En effet, la maternité de substitution est une pratique qui, dans son principe même, est une atteinte grave aux droits des femmes et constitue indubitablement une violence à leur égard. Encadrée ou non, commerciale ou gratuite, elle reste une instrumentalisation de femmes utilisées comme « incubatrices ». Il s’agit en réalité d’une pratique sexiste créant une sous-humanité de femmes utilisées pour produire les enfants des autres au risque de leur santé mentale et physique.
Ainsi, cette pratique est de facto contraire à tous les instruments internationaux relatifs aux droits de l’Homme. Pire, elle répond même à la définition de l’esclavage, tel que mentionné par l’article 1er de la Convention relative à l’esclavage de 1926.
Abdiquer ses droits sexuels et reproductifs les plus essentiels pour ne plus avoir faim, n’avoir plus d’autres solutions que de mettre à louer son corps et ses capacités reproductives pour survivre : telles sont les conséquences directes de la crise sanitaire du COVID pour les femmes et les filles du monde entier.
La Manif Pour Tous enjoint donc les Etats Membres et les parties prenantes de mettre au cœur de leur discussion la question de l’exploitation reproductive et du droit des femmes au centre de toute discussion sur le développement durable.
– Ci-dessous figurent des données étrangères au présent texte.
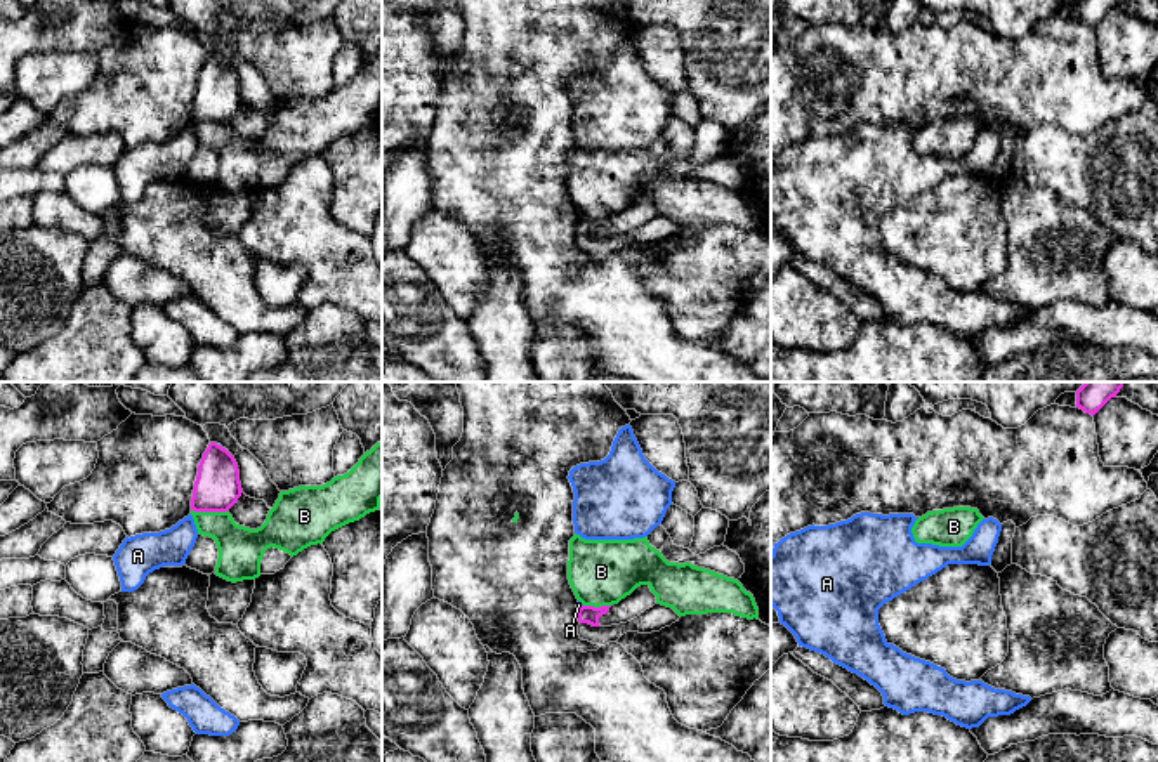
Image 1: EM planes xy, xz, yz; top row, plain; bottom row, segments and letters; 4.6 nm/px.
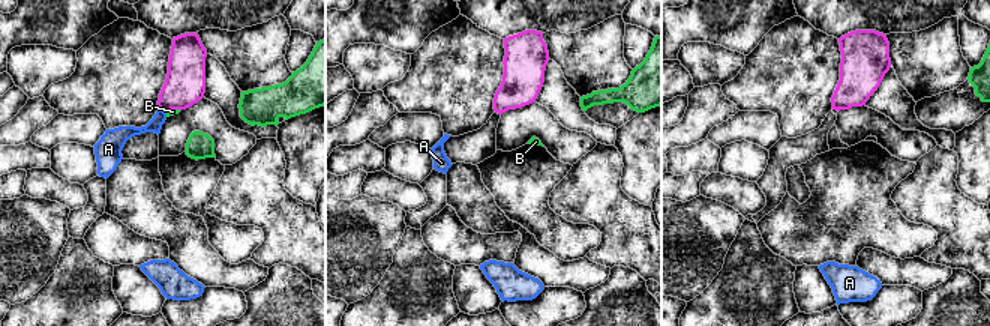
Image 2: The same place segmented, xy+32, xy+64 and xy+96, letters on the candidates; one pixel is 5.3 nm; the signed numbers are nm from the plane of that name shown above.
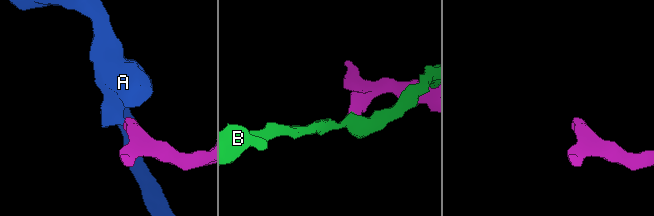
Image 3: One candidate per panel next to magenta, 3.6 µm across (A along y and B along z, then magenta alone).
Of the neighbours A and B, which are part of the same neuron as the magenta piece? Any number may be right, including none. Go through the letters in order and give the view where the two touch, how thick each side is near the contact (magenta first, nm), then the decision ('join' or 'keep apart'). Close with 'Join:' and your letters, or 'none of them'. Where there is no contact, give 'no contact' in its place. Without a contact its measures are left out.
A: xz | 80/20 nm | keep apart
B: xy | 220/200 nm | keep apart
Join: none of them

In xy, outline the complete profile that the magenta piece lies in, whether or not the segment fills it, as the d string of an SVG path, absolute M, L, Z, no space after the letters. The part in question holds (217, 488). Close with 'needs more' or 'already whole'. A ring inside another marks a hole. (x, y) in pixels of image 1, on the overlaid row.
M210 443L198 465L191 510L227 512L241 496L240 470L234 457Z; already whole

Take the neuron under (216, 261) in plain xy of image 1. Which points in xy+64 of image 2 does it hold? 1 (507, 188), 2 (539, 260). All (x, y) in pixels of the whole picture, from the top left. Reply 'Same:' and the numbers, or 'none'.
Same: 2

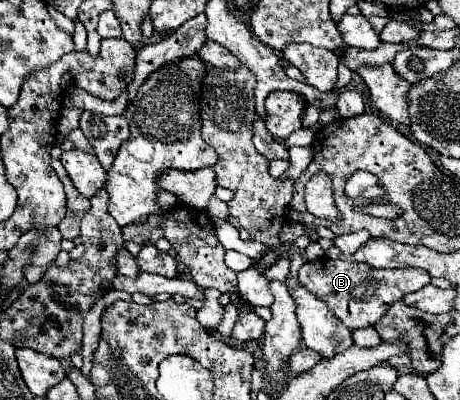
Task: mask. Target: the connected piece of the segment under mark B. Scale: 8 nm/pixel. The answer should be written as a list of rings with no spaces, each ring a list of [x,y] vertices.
[[[321,256],[313,262],[305,262],[299,268],[299,282],[307,286],[313,294],[327,302],[331,312],[351,330],[373,326],[387,308],[401,300],[405,294],[417,292],[419,288],[431,282],[429,272],[421,268],[403,268],[403,270],[375,270],[369,264],[331,260]]]

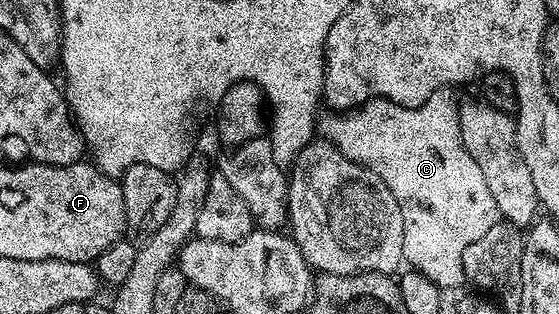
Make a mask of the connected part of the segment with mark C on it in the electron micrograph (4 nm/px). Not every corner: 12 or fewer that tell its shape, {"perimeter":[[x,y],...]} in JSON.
{"perimeter":[[446,95],[371,99],[325,138],[392,189],[443,289],[500,219]]}

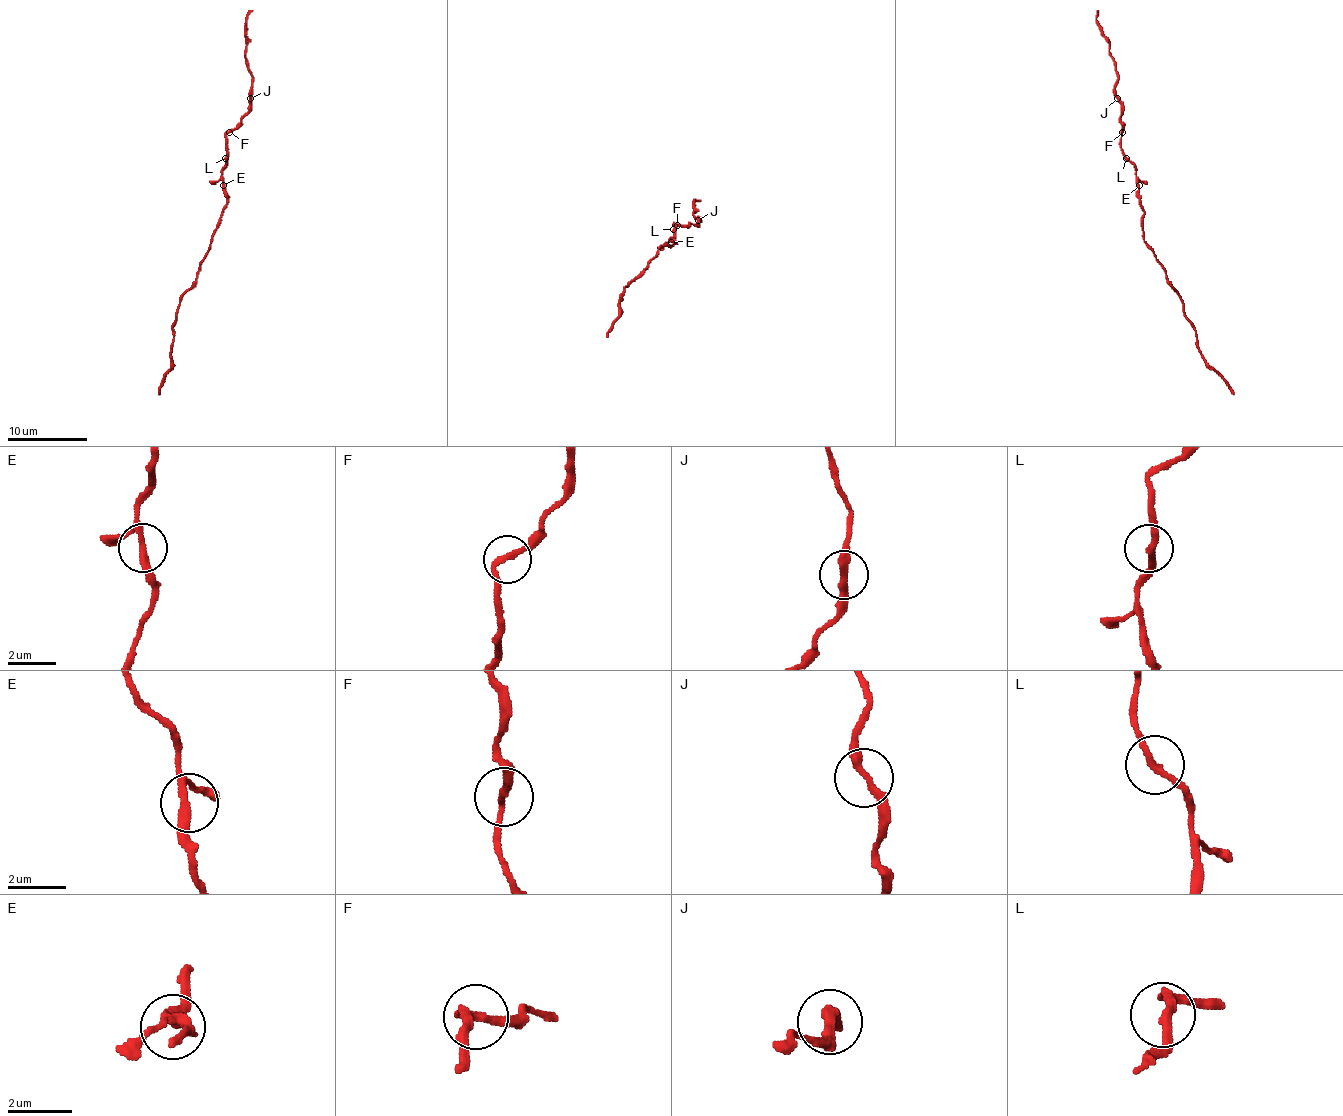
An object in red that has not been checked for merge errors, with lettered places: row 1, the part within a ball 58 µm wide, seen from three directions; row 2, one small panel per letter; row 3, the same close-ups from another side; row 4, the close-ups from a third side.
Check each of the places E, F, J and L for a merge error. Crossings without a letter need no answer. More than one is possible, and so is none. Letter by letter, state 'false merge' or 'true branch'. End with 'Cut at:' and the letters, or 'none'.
E: true branch
F: true branch
J: true branch
L: true branch
Cut at: none

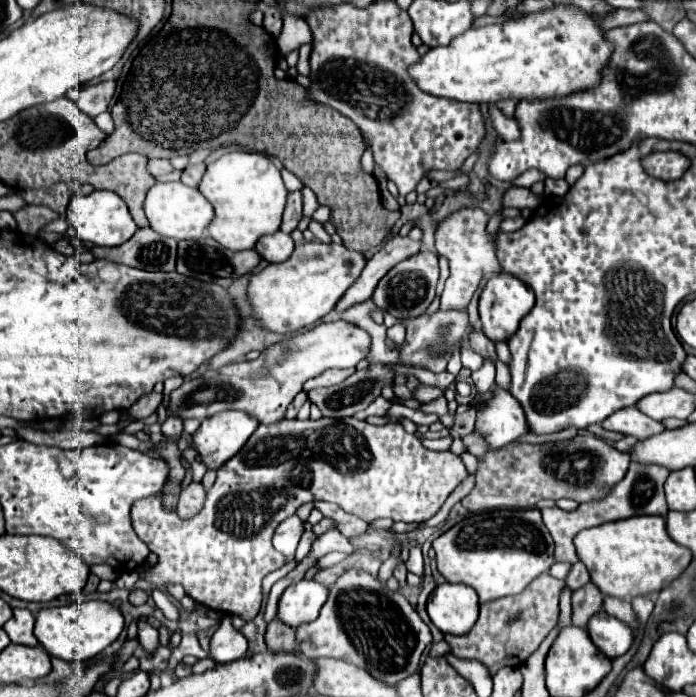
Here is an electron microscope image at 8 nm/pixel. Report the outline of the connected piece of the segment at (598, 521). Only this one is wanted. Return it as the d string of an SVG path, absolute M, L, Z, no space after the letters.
M631 463L623 481L613 485L613 489L603 499L581 503L575 511L563 511L559 507L541 509L543 521L555 541L555 561L565 561L571 565L579 561L573 539L579 531L583 531L587 527L597 527L607 521L619 521L619 519L627 519L633 515L661 515L661 517L665 517L669 511L667 503L665 503L665 495L663 495L663 483L665 483L667 475L669 475L669 469L665 469L665 467L657 467L657 465L643 467L639 463Z

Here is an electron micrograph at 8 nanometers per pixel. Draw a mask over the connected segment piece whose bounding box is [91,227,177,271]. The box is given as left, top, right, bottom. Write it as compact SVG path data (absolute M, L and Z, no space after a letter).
M145 227L119 247L93 247L91 253L97 259L109 259L145 271L175 271L177 241Z

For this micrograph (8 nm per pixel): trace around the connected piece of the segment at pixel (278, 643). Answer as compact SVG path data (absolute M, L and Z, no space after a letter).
M273 619L267 625L267 633L265 633L265 643L269 649L275 651L291 651L297 649L297 641L295 641L295 629L285 625L283 621Z

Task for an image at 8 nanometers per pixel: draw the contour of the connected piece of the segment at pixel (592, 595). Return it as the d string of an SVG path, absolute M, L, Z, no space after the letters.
M591 581L581 589L573 591L573 625L585 627L589 617L603 607L603 593Z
Et afin de garantir aux femmes du monde entier, il est urgent de réfléchir, de façon concertée et globale à protéger les femmes en interdisant la maternité de substitution sous toutes ses formes. Tout autre dispositif législatif serait une concession au marché au détriment du droit des femmes et laisserait passer un message de tolérance à l’égard de l’exploitation de la femme.
À la lumière de ces éléments, il est primordial de rappeler à tous les Etats Membres que les femmes et les filles du monde entier attendent une réponse forte et la garantie qu’elles seront bien partie prenante d’un développement profitable à toutes et d’une économie durable et résiliente.
Se relever de cette crise mondiale et construire un monde durable et inclusif nécessite une action coordonnée forte et rapide pour condamner explicitement toute forme d’exploitation reproductive. Sans cela, aucune solution ne sera véritablement durable et les efforts de la communauté internationale seront vains.
Il est grand temps de prendre la mesure des enjeux actuels et d’agir pour l’abolition universelle de toute forme d’exploitation reproductive.